NY-Sen-B: Kennedy, Cuomo Way Ahead of Everyone Else

PPP (12/8-9, Democrats)

Caroline Kennedy (D): 44

Andrew Cuomo (D): 23

Kirsten Gillibrand (D): 6

Tom Suozzi (D): 3

Byron Brown (D): 3

Carolyn Maloney (D): 3

Nydia Velazquez (D): 4

Brian Higgins (D): 5

Not sure/someone else: 8

(MoE: ±3.2%)

PPP’s poll of New York Democrats shows a wide showing of support for Caroline Kennedy to replace Hillary Clinton (to the seat once held by Robert F. Kennedy). Now, it could certainly be argued that this is simply a test of name recognition, seeing as how there isn’t any public campaigning for the position; this really isn’t any different than a poll of vice-presidential preferences, since there’s really only one voter that decides the race (David Paterson, in this case). But it suggests that not only is Paterson safe in appointing elective neophyte Kennedy, but that he’d likely receive widespread support for doing so.

Second choice for NY-Sen

Caroline Kennedy (D): 24

Andrew Cuomo (D): 35

Kirsten Gillibrand (D): 4

Tom Suozzi (D): 4

Byron Brown (D): 5

Carolyn Maloney (D): 9

Nydia Velazquez (D): 6

Brian Higgins (D): 5

Not sure/someone else: 9

As an added bonus, PPP also asks respondents their second choices. It looks like Kennedy-then-Cuomo and Cuomo-then-Kennedy are by far the most common configurations (again, assumedly because of their high name recognition), although Carolyn Maloney puts together a surprisingly strong showing (probably thanks to her presence in the NYC media market).

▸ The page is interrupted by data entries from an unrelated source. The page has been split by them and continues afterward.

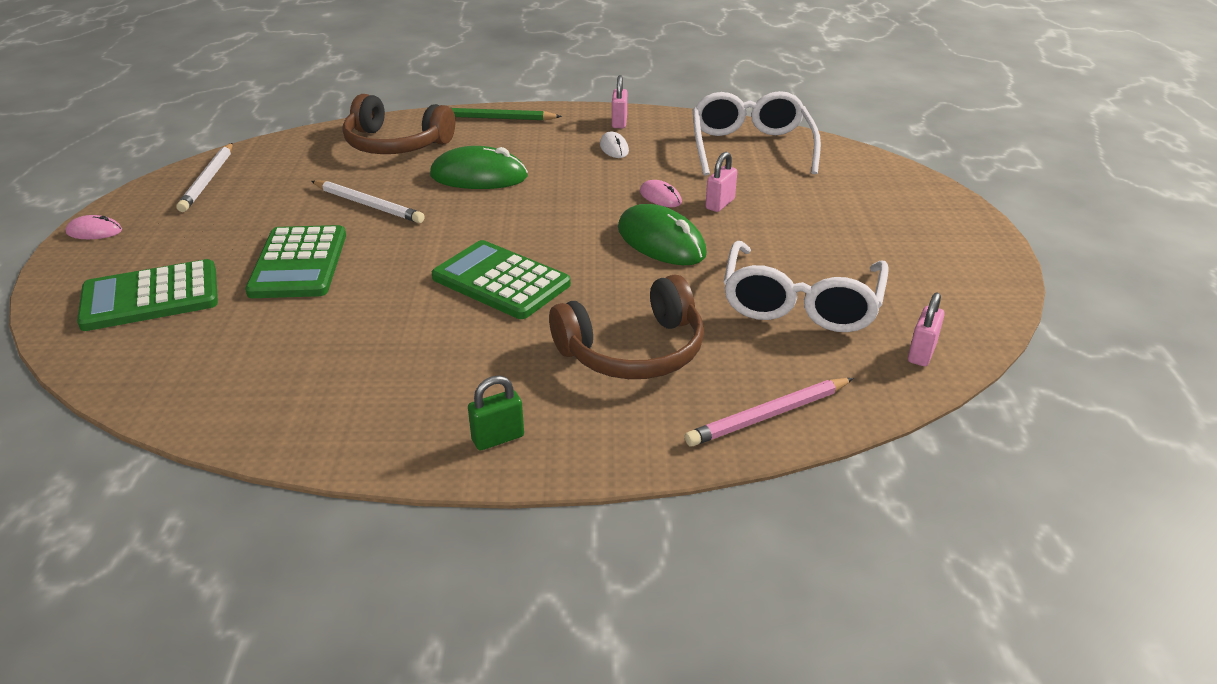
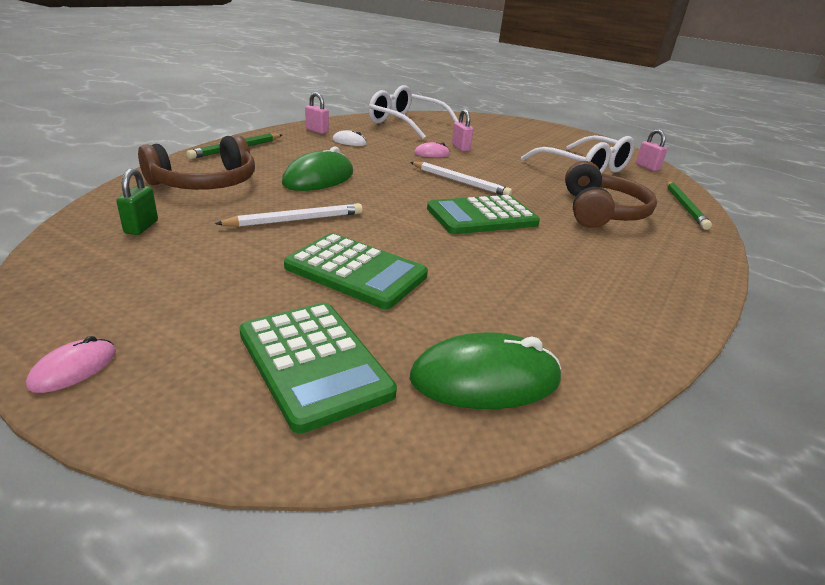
camera: 60 degrees left, 5 degrees down
(150, 297) = (314, 363): green calculator -> green calculator turned 45 degrees counterclockwise
(208, 180) = (91, 268): white pencil -> white pencil (460, 182)
(498, 438) = (677, 273): green padlock -> green padlock (141, 227)
(661, 241) = (485, 170): green mouse -> green mouse (485, 379)
(768, 415) = (684, 207): pink pencil -> green pencil

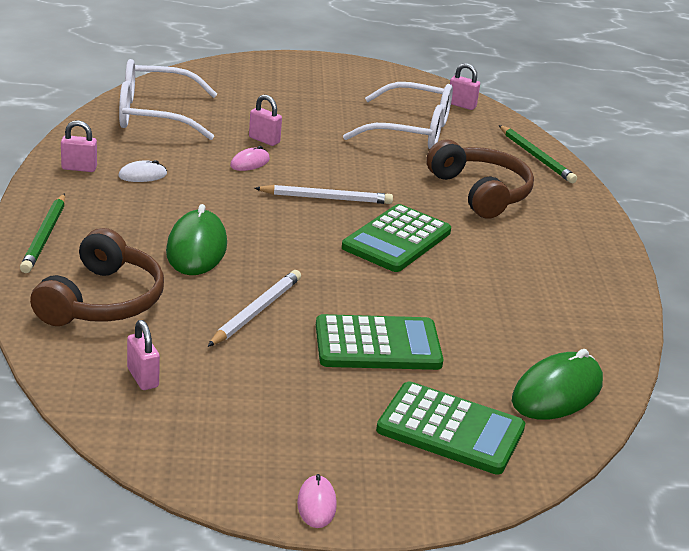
camera: 35 degrees left, 0 degrees up
(141, 227) = (143, 378): green padlock -> pink padlock

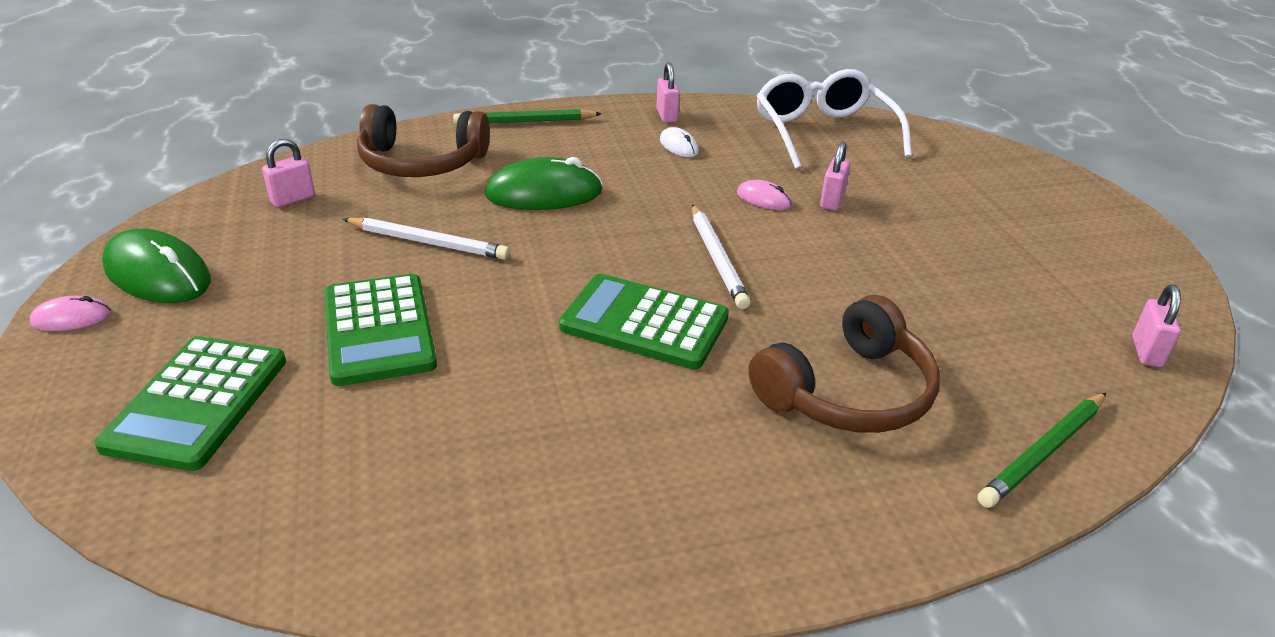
camera: 80 degrees right, 5 degrees up
(412, 131) = (989, 309): white glasses -> none
(557, 392) = (285, 503): green mouse -> green mouse (158, 274)

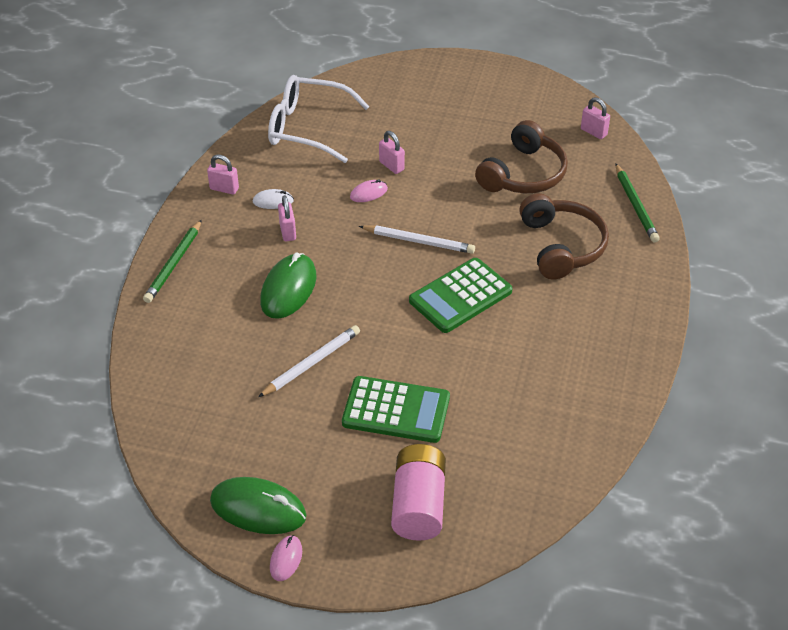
camera: 60 degrees left, 10 degrees up
(158, 274) = (258, 509): green mouse -> green mouse turned 45 degrees clockwise
(197, 403) = (418, 505): green calculator -> pink battery
(293, 199) = (201, 420): pink padlock -> pink padlock (287, 232)
(421, 162) = (196, 338): brown headphones -> brown headphones (523, 174)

Marist (12/8, registered voters)

Caroline Kennedy (D): 25

Andrew Cuomo (D): 25

Byron Brown (D): 6

Nydia Velazquez (D): 4

Kirsten Gillibrand (D): 4

Carolyn Maloney (D): 3

Tom Suozzi (D): 3

Adolfo Carrion (D): 2

Steve Israel (D): 1

Unsure: 26

(MoE: ±4.5%)

Marist, by contrast, polls registered voters instead of Democrats only, and seems to push leaners less. They find a much closer contest between Kennedy and Cuomo, suggesting a lot of Democratic loyalty to the House of Kennedy. Breakdown by party shows Democrats supporting 31 for Kennedy vs. 21 for Cuomo, while Republican support is 34 for Cuomo and 21 for Kennedy. Kennedy leads in NYC, while Cuomo gets the plurality of support in the suburbs and upstate.

NY-Sen-B: If Hillary Clinton Becomes Secretary of State…

Then who would Gov. David Paterson appoint in her stead? Paterson needs to think about, among other things, a) removing potential threats to his governorship and b) earning some serious favors and goodwill. Picking AG Andrew Cuomo ships a contender off to DC, and would also let Paterson earn a second chit with an appointment to the Attorney General post.

Alternately (as Trapper John suggested to me), he could pick someone like Rep. Nydia Velazquez (NY-12), which might burnish his support among Hispanics and women. TJ also tossed out Buffalo Mayor Byron Brown as a dark-horse choice: young, African American, and from upstate. I in turn proposed ultra-dark-horse candidate DavidNYC, but I admit the odds of a second Jewish guy from New York City getting tapped to represent this state in the Senate are fairly slim.

There’s still no shortage of names out there, of course. As always, who do you think Paterson would pick, and who should he pick?

Update (James): From the NY Daily News:

Rep. Nydia Velazquez is the front-runner – for now, at least – to replace Hillary Clinton if she becomes the next secretary of state, a source close to Gov. Paterson said yesterday.

There are two other top contenders: Rep. Brian Higgins of Buffalo and Rep. Steve Israel of Long Island. Each would help Paterson with key constituencies when he makes his first run in 2010 for the post he inherited from disgraced Gov. Eliot Spitzer – upstaters in Higgins’ case and suburbanites in Israel’s.

Late Update (David): Looks like Clinton might actually accept, to my surprise. If true, let the games begin!